Saturday, April 25, 2009

Oh Yeah, Now I Remember...

I'm always amazed at how quickly I forget seemingly imperative, critical lessons. After a stint away from triathlon, I had forgotten the most important thing I have ever gained from swimming, biking, and running. I was fortunate enough to be reintroduced to why it is that I do whatever it is I want to do... Some people "ride to live" others "live to ride." I subscribe to the latter.

I love the internal struggle that rages between my mind and body when I am riding on the edge, the edge of fatigue, pain, and suffering. I love (and hate) to enter the "chamber" where a fierce fight of reason versus muscle power rages, a place where breathing becomes sounds of painful anguish and muscles burn with an insurmountable amount of accumulating "H" ions.

I have learned more about myself while riding my bike than any other situation. I have seen my inner strengths on long rides, races, and steep climbs, moments in which my muscles were conveying "stop this hurts, we can't hold this edge anymore," but my mind countered with, "shut your mouth and keep pedaling, we're in the chamber now and you'll listen to me."
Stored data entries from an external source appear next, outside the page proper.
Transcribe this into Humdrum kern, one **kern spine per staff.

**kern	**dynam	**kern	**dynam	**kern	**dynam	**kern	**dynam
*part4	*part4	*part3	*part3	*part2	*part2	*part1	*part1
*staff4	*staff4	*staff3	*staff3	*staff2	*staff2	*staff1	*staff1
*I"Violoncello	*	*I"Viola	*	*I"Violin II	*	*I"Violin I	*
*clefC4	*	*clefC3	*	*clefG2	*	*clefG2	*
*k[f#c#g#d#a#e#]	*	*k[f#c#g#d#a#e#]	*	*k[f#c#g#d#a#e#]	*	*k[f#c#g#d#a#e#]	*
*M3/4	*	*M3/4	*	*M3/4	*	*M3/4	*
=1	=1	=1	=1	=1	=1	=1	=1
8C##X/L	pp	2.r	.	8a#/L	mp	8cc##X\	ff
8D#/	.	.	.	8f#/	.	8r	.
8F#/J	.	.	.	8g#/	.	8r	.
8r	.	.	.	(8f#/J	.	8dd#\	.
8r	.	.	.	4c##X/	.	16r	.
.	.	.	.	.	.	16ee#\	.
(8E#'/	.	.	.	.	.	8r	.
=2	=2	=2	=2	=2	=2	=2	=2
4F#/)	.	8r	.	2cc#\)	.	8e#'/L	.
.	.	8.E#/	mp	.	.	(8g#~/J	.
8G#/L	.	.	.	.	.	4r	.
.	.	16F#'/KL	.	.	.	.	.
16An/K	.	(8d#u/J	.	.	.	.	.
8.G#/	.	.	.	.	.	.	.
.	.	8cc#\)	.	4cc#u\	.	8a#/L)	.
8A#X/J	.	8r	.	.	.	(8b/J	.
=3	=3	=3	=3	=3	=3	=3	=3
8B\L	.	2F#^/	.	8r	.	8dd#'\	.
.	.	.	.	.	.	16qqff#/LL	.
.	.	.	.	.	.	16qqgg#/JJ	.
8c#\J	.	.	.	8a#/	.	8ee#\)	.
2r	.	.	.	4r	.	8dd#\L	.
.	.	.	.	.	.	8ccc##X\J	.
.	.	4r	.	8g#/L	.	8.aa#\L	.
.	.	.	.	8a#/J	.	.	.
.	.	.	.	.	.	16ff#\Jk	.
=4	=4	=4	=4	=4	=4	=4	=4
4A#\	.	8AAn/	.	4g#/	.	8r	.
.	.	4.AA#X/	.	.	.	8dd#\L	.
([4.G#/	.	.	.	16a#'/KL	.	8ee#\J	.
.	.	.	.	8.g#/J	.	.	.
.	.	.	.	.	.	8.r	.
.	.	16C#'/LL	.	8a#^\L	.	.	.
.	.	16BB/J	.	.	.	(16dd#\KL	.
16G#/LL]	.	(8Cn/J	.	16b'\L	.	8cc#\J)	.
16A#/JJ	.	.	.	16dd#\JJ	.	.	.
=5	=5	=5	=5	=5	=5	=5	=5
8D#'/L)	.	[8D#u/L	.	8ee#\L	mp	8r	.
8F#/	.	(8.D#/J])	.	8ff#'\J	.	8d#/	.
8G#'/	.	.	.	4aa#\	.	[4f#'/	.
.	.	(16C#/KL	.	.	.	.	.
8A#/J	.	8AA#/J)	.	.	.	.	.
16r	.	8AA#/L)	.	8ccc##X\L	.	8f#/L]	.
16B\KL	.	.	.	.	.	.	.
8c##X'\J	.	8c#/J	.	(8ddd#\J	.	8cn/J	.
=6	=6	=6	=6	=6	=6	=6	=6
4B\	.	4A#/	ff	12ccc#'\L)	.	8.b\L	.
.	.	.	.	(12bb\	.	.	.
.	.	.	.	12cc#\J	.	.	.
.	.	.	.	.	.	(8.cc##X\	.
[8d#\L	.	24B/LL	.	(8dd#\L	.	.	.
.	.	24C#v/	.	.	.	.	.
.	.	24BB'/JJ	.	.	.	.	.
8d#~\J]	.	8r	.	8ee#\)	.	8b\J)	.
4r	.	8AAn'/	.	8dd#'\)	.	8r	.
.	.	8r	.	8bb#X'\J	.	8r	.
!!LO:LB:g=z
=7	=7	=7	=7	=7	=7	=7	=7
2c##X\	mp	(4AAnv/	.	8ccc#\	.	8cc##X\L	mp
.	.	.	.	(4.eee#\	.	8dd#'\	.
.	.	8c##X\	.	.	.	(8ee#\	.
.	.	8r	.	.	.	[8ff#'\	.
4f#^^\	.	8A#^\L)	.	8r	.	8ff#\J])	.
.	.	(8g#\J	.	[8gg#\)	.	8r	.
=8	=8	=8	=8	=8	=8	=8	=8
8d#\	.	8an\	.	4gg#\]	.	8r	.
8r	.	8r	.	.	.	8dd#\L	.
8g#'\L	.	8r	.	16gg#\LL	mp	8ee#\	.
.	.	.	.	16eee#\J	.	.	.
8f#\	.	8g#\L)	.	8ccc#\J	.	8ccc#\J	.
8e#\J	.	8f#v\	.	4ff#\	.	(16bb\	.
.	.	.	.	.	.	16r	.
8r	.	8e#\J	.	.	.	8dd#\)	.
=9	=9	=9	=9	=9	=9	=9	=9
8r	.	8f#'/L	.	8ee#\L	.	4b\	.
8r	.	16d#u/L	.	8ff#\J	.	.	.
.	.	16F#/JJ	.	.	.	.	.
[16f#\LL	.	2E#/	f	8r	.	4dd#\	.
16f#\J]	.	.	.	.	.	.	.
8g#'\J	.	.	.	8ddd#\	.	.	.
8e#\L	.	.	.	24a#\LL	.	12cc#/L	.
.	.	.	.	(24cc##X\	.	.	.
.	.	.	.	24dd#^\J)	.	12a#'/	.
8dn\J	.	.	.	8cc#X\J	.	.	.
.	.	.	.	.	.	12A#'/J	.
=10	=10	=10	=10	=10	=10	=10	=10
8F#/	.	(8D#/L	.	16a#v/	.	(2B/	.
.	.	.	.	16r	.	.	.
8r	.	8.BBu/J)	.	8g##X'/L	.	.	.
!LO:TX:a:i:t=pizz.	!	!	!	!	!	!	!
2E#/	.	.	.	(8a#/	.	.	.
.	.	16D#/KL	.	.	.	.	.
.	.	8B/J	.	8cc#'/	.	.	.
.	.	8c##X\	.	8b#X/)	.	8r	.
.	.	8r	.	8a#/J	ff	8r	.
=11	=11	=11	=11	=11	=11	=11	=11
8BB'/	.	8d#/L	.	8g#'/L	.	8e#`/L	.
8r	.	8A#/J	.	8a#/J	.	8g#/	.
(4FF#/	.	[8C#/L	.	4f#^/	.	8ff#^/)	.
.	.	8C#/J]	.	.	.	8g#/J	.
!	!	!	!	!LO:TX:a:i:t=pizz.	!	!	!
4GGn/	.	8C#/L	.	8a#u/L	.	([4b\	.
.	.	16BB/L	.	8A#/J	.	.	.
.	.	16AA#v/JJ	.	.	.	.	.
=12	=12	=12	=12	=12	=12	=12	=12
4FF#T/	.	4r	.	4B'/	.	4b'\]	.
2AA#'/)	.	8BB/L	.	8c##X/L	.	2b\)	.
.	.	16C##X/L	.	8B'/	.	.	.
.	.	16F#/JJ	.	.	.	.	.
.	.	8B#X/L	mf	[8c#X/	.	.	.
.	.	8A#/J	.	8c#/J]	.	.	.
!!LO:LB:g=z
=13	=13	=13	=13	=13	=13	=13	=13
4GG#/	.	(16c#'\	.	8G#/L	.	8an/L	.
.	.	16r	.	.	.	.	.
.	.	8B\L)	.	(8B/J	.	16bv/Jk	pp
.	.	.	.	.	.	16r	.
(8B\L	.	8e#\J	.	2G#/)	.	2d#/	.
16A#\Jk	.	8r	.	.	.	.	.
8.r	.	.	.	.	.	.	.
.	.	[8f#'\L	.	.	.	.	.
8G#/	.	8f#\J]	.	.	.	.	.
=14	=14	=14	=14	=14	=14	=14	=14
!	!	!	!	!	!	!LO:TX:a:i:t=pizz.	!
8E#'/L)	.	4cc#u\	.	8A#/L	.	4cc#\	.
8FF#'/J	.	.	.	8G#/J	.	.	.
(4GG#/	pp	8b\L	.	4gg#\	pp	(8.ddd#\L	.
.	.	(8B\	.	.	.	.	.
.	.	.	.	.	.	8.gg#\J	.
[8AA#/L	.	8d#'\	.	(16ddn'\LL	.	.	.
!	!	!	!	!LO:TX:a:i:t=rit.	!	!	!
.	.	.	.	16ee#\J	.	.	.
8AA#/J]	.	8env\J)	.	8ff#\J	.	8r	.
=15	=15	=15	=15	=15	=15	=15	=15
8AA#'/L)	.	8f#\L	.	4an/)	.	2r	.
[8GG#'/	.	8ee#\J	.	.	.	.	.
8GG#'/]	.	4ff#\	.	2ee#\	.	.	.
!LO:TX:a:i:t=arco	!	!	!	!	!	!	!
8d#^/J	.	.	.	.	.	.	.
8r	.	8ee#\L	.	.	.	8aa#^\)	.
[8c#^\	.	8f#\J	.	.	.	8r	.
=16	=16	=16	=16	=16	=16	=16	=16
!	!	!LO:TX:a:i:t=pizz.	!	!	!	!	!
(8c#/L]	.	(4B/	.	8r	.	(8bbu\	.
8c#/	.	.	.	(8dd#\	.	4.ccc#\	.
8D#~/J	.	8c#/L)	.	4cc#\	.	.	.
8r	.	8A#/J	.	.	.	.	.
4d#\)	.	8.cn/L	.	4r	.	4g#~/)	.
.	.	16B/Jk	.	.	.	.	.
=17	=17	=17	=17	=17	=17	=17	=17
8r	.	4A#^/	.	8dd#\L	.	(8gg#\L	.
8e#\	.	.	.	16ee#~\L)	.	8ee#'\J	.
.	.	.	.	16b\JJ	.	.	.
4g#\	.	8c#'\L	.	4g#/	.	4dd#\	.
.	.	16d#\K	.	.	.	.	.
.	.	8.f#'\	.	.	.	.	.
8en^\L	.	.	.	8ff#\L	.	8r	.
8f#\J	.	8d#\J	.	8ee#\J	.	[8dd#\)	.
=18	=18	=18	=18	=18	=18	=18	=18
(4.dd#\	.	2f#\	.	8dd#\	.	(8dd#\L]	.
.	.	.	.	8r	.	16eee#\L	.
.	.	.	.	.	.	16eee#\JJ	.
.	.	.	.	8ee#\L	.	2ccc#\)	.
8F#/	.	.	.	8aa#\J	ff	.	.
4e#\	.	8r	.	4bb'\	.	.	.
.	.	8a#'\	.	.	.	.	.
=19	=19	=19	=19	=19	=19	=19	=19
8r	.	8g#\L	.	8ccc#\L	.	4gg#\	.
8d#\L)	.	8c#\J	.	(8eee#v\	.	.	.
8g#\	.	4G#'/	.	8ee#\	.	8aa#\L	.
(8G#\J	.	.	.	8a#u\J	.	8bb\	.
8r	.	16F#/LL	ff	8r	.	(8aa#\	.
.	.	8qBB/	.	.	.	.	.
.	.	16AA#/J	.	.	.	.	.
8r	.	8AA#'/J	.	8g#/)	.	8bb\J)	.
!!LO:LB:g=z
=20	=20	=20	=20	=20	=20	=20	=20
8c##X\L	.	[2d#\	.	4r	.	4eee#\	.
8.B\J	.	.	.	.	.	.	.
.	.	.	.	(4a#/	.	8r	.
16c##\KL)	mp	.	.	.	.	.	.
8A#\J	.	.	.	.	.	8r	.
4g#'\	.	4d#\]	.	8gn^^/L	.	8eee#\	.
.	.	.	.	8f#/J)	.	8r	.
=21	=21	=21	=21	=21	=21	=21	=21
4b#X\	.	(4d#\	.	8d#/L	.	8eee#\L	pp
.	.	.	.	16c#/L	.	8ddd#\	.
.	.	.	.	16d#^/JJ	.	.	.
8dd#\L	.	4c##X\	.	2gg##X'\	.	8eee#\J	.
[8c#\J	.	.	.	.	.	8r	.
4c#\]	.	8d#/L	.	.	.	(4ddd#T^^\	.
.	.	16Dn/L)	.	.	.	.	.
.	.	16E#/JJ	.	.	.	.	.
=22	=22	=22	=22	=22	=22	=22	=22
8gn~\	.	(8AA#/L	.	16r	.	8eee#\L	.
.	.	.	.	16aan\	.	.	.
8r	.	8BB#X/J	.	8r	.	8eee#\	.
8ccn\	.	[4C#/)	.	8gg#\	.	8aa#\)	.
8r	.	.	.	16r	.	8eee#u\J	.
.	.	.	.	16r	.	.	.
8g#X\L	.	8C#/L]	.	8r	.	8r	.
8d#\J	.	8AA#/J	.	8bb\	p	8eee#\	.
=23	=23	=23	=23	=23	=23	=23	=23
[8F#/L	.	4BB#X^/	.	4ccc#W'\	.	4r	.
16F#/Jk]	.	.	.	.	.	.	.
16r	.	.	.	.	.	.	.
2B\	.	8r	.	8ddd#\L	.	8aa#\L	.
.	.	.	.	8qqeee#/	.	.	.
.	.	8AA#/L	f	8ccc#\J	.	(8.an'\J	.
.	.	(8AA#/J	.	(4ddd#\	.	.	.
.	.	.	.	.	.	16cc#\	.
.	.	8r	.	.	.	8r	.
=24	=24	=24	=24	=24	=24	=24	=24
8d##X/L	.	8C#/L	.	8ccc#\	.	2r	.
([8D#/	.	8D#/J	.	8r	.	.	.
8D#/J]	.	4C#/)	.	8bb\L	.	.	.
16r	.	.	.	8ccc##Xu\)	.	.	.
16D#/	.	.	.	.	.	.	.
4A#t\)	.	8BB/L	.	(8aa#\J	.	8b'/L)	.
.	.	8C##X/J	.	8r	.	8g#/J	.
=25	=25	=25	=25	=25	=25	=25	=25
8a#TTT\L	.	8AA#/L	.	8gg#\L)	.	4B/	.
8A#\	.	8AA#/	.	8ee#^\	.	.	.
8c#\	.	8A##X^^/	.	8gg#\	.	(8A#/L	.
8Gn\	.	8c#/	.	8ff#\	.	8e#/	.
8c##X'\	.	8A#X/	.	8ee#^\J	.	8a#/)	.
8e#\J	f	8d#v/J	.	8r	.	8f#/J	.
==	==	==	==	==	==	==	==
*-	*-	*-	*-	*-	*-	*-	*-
It is on my bike that I have met with a version of me I hardly ever see, a version that is 100% fight (vs flight). A version that does not listen to reason, a version that has no doubt in my ability to do what I am about to do, a version that harbors no inhibition to simply let the pace rip and see who's left at the end" (doesn't always work, I've self detonated dozens of times doing it, and no matter how fast I ride someone will always ride faster, but it can pay off big)

I crave the feeling of taking race elements (racers, hills, wind, rough road) as direct personal slights to me. Personal slights that fuel a feeling to creep all the way up on my saddle and channel every ounce of frustration I have ever felt into my bike's crank arms. Every ounce of effort comes out in circular crank turning bursts of a precisely controlled bleed-off of animalistic simplicity...the race waits for no one, get on the pace or get the F outta the way.

I have also met weakness and self doubt in similar situations. Times when I was on the verge, the verge of dropping off the effort or staying in the fight. Backing off the pain subsides but shame awaits. I have been there many times, times when the only thing in my body is the feeling of, "I can't do it..." Times when for whatever reason (flat tires, running off course, wrong turns, knee injuries) I have had success and opportunities taken away in exchange for a general feeling of being robbed, cheated, and entirely too pissed off with triathlon. Triathlon probably wouldn't be what is if it were easy.

Everyone deals with some sort of adversity, it's not a matter of "if" something happens but more so "when and how you deal with it." I was reminded of this through the knee injury, and today as my P3's chain snapped on a climb. Was I mad...you're damn right I was mad! It was this that reminded me of the most important lesson I have ever learned...no matter what happens in training (or the races) it's always better than a "normal" person's day of unchallenged, trans fat filled, comfort-zone existence, a day (of agony or victory) on the bike is a day on the bike. Period.